▶ [Exercise]
Beneath this instruction is a block of data; output from it exactly the lines that run from the one containing "- for the browser, in" through the one containing "compile for the", inclusive.

[Opening Supplied entries section]

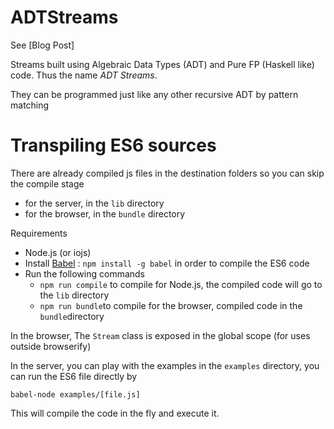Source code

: # ADTStreams

See [Blog Post]

Streams built using Algebraic Data Types (ADT) and Pure FP (Haskell like) code. Thus the name *ADT Streams*.

They can be programmed just like any other recursive ADT by pattern matching

# Transpiling ES6 sources

There are already compiled js files in the destination folders so you can skip the compile stage

- for the server, in the `lib` directory
- for the browser, in the `bundle` directory


Requirements

- Node.js (or iojs)
- Install [Babel][1] : `npm install -g babel` in order to compile the ES6 code
- Run the following commands
    - `npm run compile` to compile for Node.js, the compiled code will go to the `lib` directory
    - `npm run bundle`to compile for the browser, compiled code in the `bundle`directory

In the browser, The `Stream` class is exposed in the global scope (for uses outside browserify)

In the server, you can play with the examples in the `examples` directory, you can run the ES6 file directly by

`babel-node examples/[file.js]`

This will compile the code in the fly and execute it.



[1]: https://babeljs.io/docs/usage/cli/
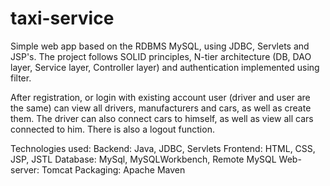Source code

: # taxi-service
Simple web app based on the RDBMS MySQL, using JDBC, Servlets and JSP's. The project follows SOLID principles, N-tier architecture (DB, DAO layer, Service layer, Controller layer) and authentication implemented using filter.

After registration, or login with existing account user (driver and user are the same) can view all drivers, manufacturers and cars, as well as create them. The driver can also connect cars to himself, as well as view all cars connected to him. There is also a logout function.

Technologies used:
Backend: Java, JDBC, Servlets
Frontend: HTML, CSS, JSP, JSTL
Database: MySql, MySQLWorkbench, Remote MySQL
Web-server: Tomcat
Packaging: Apache Maven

[Closing Supplied entries section]

▶ [Exercise answer]
- for the browser, in the `bundle` directory


Requirements

- Node.js (or iojs)
- Install [Babel][1] : `npm install -g babel` in order to compile the ES6 code
- Run the following commands
    - `npm run compile` to compile for Node.js, the compiled code will go to the `lib` directory
    - `npm run bundle`to compile for the browser, compiled code in the `bundle`directory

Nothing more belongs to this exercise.